Sergio Spina wrote:
> In the following ipython session:
>
>> Python 3.5.1+ (default, Feb 24 2016, 11:28:57)
>> Type "copyright", "credits" or "license" for more information.
>>
>> IPython 2.3.0 -- An enhanced Interactive Python.
>>
>> In [1]: import re
>>
>> In [2]: patt = r""" # the match pattern is:
>> ...: .+ # one or more characters
>> ...: [ ] # followed by a space
>> ...: (?=[@#D]:) # that is followed by one of the
>> ...: # chars "@#D" and a colon ":"
>> ...: """
>>
>> In [3]: pattern = re.compile(patt, re.VERBOSE)
>>
>> In [4]: m = pattern.match("Jun@i Bun#i @:Janji")
>>
>> In [5]: m.group()
>> Out[5]: 'Jun@i Bun#i '
>>
>> In [6]: m = pattern.match("Jun@i Bun#i @:Janji D:Banji")
>>
>> In [7]: m.group()
>> Out[7]: 'Jun@i Bun#i @:Janji '
>>
>> In [8]: m = pattern.match("Jun@i Bun#i @:Janji D:Banji #:Junji")
>>
>> In [9]: m.group()
>> Out[9]: 'Jun@i Bun#i @:Janji D:Banji '
>
> Why the regex engine stops the search at last piece of string?
> Why not at the first match of the group "@:"?
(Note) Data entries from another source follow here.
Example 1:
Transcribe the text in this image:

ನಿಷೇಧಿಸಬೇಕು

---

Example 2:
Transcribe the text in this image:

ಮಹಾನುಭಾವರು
> What can it be a regex pattern with the following result?
>
>> In [1]: m = pattern.match("Jun@i Bun#i @:Janji D:Banji #:Junji")
>>
>> In [2]: m.group()
>> Out[2]: 'Jun@i Bun#i '
Compare:
>>> re.compile("a+").match("aaaa").group()
'aaaa'
>>> re.compile("a+?").match("aaaa").group()
'a'
By default pattern matching is "greedy" -- the ".+" part of your regex
matches as many characters as possible. Adding a ? like in ".+?" triggers
non-greedy matching.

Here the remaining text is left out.